We will add the results of the linear transformation into the original data
object as x_prime
and y_prime
.
transformed = weighted_components @ data.T
data['x_prime'] = transformed.loc[0]
data['y_prime'] = transformed.loc[1]
We can see that the result of the transformation has a covariance matrix, approximating an identify matrix.
data[['x_prime', 'y_prime']].cov()
x_prime | y_prime | |
---|---|---|
x_prime | 1.000000e+00 | -7.242745e-16 |
y_prime | -7.242745e-16 | 1.000000e+00 |
Then, when we plot this, the data are distributed as expected.
fig, ax = plt.subplots(1, 2, figsize=(8, 4))
data.plot(kind='scatter', x='x', y='y', ax=ax[0])
data.plot(kind='scatter', x='x_prime', y='y_prime', ax=ax[1])
ax[0].axis('equal')
ax[0].set_aspect('equal')
ax[1].axis('equal')
ax[1].set_aspect('equal')
plt.show()

What Are the Principal Components?#
The principal components are vectors that describe the (new) dimension of the highest variance in the data.
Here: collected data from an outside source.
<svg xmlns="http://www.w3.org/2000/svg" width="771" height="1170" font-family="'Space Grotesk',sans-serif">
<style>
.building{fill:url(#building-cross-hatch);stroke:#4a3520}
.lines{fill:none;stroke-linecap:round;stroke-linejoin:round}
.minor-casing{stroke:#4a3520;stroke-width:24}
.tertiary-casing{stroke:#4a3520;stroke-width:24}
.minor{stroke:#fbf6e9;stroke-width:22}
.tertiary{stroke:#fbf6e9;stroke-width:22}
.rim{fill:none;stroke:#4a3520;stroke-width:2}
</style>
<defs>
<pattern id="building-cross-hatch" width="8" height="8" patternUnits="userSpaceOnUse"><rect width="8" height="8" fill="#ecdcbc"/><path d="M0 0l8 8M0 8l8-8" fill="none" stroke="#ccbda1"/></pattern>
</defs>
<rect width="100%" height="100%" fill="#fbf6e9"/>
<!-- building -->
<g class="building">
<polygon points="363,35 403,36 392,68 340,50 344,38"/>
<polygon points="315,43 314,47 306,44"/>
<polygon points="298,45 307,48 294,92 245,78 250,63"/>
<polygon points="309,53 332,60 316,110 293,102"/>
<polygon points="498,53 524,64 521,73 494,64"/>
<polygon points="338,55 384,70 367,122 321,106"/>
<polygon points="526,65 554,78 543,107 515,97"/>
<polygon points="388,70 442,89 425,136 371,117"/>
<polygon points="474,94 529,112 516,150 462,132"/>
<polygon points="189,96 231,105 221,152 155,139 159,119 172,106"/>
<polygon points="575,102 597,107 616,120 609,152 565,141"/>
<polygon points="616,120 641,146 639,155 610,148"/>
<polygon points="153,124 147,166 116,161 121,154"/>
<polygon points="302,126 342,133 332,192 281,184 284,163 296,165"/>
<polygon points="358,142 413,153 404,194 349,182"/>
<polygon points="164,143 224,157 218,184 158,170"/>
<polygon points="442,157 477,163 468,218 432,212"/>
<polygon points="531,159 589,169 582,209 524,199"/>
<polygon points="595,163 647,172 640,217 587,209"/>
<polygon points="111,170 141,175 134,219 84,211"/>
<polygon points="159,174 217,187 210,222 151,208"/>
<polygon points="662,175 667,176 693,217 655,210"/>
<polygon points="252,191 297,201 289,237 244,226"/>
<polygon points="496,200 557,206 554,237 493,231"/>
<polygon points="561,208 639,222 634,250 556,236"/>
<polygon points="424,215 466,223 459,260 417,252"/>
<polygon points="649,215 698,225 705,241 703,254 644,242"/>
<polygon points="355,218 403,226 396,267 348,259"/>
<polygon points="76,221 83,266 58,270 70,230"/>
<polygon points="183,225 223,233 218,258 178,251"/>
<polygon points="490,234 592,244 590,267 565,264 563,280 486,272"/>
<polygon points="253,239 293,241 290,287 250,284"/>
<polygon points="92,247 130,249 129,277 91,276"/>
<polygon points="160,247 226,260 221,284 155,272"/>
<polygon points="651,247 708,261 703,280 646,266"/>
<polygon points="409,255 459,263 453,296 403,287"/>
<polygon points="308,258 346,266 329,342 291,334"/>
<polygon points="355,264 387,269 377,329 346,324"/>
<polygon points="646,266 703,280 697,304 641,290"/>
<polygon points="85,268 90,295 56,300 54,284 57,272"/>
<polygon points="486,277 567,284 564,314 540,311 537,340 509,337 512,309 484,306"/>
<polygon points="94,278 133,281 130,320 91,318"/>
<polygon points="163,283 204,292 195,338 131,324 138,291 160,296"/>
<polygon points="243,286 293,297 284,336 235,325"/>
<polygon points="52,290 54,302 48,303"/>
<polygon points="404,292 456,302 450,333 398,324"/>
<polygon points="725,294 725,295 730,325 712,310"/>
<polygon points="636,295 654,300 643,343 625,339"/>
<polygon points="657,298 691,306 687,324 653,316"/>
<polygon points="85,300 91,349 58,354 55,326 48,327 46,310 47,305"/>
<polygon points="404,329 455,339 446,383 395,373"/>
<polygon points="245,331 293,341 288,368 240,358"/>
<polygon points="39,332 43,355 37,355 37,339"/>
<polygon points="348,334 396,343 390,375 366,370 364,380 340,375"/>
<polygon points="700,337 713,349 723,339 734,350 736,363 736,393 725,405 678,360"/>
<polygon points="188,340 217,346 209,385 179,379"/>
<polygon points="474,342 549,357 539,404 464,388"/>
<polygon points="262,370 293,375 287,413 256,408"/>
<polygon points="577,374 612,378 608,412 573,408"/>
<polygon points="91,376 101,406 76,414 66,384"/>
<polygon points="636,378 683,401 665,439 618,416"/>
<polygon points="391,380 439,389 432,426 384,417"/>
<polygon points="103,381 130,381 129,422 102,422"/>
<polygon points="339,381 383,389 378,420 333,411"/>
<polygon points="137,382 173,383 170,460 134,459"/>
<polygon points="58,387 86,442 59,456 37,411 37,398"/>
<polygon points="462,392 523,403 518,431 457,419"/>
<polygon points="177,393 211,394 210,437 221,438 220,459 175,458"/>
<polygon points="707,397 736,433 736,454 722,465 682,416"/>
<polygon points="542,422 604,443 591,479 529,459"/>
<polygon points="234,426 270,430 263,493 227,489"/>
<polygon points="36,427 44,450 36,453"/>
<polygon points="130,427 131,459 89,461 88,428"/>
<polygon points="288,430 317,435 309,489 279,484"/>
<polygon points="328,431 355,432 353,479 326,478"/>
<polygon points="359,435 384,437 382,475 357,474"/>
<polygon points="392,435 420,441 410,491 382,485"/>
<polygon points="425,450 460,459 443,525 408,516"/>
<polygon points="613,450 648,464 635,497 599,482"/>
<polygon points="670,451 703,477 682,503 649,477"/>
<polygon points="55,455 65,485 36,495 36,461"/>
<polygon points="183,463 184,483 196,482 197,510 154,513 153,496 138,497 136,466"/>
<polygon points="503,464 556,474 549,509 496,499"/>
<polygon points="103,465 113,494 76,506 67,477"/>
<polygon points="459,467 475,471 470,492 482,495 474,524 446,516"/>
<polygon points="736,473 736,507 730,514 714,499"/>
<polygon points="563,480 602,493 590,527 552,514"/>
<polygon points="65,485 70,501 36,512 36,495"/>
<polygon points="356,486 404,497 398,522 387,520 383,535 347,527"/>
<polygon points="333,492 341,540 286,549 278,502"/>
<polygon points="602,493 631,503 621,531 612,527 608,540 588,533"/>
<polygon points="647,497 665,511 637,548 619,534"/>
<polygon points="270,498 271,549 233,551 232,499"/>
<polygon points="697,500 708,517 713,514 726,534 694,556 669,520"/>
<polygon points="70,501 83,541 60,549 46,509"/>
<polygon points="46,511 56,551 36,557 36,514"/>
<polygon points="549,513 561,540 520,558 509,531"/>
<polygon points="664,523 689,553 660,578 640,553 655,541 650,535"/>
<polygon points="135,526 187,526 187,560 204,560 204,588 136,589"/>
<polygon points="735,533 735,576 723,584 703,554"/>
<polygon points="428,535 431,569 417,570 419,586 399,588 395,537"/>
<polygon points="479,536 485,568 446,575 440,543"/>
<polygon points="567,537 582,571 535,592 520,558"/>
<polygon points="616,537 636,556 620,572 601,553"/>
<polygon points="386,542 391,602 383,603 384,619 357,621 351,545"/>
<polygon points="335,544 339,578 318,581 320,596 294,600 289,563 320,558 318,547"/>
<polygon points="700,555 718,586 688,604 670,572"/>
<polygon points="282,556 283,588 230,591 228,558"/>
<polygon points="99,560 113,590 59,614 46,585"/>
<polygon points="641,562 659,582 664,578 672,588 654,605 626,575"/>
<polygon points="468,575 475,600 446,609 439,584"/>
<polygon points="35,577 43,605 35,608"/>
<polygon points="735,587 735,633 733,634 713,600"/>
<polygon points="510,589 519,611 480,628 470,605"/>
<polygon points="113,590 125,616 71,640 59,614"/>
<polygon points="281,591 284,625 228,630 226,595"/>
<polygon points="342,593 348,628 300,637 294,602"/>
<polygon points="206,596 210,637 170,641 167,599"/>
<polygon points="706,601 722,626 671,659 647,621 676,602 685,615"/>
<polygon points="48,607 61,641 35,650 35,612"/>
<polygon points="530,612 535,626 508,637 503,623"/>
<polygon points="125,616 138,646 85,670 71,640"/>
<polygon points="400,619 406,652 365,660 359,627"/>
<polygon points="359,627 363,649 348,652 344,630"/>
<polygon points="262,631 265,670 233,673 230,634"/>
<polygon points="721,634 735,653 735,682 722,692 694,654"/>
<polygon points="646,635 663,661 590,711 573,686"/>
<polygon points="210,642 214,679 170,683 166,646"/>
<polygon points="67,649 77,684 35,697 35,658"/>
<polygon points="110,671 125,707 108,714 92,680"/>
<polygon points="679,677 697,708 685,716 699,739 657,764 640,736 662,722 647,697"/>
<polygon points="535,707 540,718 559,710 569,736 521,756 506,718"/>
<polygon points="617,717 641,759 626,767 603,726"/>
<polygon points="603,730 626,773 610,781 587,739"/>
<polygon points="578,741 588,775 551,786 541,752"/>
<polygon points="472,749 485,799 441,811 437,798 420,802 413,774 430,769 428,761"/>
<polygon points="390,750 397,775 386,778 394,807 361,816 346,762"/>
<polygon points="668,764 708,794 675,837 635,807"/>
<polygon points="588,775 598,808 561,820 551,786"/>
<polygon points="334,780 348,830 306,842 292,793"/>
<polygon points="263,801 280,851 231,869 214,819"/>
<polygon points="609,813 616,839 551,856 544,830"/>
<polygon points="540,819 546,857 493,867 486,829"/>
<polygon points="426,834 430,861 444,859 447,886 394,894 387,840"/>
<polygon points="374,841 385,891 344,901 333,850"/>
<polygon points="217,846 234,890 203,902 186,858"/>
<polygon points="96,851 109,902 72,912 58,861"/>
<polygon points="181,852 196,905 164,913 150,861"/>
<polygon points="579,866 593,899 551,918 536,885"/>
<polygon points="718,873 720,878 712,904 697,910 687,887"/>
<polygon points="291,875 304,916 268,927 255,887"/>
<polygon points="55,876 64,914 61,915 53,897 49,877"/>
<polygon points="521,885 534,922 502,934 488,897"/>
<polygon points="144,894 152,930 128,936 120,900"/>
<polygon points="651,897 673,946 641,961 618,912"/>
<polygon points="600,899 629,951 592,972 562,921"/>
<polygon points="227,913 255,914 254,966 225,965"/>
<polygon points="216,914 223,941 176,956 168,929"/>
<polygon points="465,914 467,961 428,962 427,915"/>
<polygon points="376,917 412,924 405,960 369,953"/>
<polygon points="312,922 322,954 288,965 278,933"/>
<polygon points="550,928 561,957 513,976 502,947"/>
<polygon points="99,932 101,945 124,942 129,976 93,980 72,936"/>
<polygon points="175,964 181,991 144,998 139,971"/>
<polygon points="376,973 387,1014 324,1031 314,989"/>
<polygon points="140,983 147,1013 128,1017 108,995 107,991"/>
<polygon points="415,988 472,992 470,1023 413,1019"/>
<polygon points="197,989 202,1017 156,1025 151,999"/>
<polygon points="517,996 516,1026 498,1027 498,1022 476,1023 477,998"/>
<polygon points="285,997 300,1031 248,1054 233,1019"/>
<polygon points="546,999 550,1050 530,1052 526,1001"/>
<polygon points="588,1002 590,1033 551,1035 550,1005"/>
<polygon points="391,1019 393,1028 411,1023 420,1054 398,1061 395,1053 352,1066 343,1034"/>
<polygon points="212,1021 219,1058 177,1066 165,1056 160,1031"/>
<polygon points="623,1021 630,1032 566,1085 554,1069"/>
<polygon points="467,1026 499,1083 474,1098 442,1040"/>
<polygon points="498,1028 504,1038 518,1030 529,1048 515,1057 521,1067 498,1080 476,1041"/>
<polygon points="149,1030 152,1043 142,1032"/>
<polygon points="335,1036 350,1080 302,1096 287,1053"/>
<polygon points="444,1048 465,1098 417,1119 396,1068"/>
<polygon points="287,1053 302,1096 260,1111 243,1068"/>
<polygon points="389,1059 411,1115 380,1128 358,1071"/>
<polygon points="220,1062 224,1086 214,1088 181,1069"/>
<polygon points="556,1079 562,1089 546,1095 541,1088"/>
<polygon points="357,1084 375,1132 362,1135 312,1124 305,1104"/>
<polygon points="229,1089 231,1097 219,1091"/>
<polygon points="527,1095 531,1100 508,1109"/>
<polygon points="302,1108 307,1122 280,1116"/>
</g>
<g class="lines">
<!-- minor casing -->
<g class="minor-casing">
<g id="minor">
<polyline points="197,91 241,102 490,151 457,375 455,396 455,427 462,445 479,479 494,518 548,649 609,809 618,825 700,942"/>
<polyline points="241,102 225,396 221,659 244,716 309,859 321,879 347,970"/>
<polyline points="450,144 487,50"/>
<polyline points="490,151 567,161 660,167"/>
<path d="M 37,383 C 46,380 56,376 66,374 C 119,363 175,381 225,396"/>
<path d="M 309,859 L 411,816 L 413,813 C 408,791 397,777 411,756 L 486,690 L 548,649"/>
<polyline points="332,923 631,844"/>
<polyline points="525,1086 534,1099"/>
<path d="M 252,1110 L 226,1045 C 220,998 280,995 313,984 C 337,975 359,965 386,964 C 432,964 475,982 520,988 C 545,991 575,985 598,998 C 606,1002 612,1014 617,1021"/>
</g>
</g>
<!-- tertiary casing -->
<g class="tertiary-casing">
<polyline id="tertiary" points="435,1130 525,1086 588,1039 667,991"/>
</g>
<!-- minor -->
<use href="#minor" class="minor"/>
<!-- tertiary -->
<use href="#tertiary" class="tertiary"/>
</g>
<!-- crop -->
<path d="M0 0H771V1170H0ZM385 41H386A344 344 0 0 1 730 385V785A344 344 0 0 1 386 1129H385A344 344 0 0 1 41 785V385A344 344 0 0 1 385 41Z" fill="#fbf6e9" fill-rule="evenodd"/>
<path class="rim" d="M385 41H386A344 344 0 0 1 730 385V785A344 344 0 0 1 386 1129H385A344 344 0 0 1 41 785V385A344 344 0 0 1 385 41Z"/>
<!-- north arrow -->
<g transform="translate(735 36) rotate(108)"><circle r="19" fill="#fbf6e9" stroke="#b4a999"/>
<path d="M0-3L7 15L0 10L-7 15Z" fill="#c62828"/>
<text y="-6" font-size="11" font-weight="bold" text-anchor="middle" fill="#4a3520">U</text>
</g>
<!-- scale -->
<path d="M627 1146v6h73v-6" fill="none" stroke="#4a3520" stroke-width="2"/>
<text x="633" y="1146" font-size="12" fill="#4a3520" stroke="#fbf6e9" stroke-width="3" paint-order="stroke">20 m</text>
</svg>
Each principal component must be orthogonal (i.e., at a right angle) to each other. So, suppose we visualise the above data’s first and second principal components. In that case, we see that the first component will follow the direction of the data along the positive diagonal in the plot. Meanwhile, the second principal component must be orthogonal to this so that it will sit at a right angle to the first.
fig, axes = plt.subplots(1, 2, figsize=(8, 4))
for i, ax in enumerate(axes):
data.plot(kind='scatter', x='x', y='y', ax=ax)
ax.plot([-pca.components_[i, 0] * 3, pca.components_[i, 0] * 3],
[-pca.components_[i, 1] * 3, pca.components_[i, 1] * 3], color='k', lw=2)
ax.axis('equal')
ax.set_aspect('equal')
plt.show()

Where Does PCA Go Wrong?#
PCA assumes there are linear relationships present in the data. Consider the following moon-shaped data.
data = pd.read_csv('./../data/moon.csv')
fig, ax = plt.subplots(figsize=(4, 4))
data.plot(kind='scatter', x='x', y='y', ax=ax)
ax.axis('equal')
plt.show()

There are some relationships in the data that we should aim to describe. However, is we attempt to use the data’s principal components to describe it, we find that both are equally weighted.
pca = PCA()
pca.fit(data)
pca.explained_variance_
array([0.4965731, 0.4002065])
This isn’t surprising if we visualise the principal components plotted on top of the data.
fig, axes = plt.subplots(1, 2, figsize=(8, 4))
for i, ax in enumerate(axes):
data.plot(kind='scatter', x='x', y='y', ax=ax)
ax.plot([-pca.components_[i, 0] * 3, pca.components_[i, 0] * 3],
[-pca.components_[i, 1] * 3, pca.components_[i, 1] * 3], color='k', lw=2)
ax.axis('equal')
ax.set_aspect('equal')
plt.show()

The components cannot describe the curve in the data; instead, they sit along \(x=0\) and \(y=0\). This is because the principal components can only be linear, and the non-linear relationships present in the data cannot be accurately modelled. Therefore, it is generally a good idea to check the linearity of your data before PCA is applied.
Warning
There is no hard rule for how linear data must be to use PCA successfully. However, it is essential to consider the model (for PCA, it is a linear one) that is being assumed.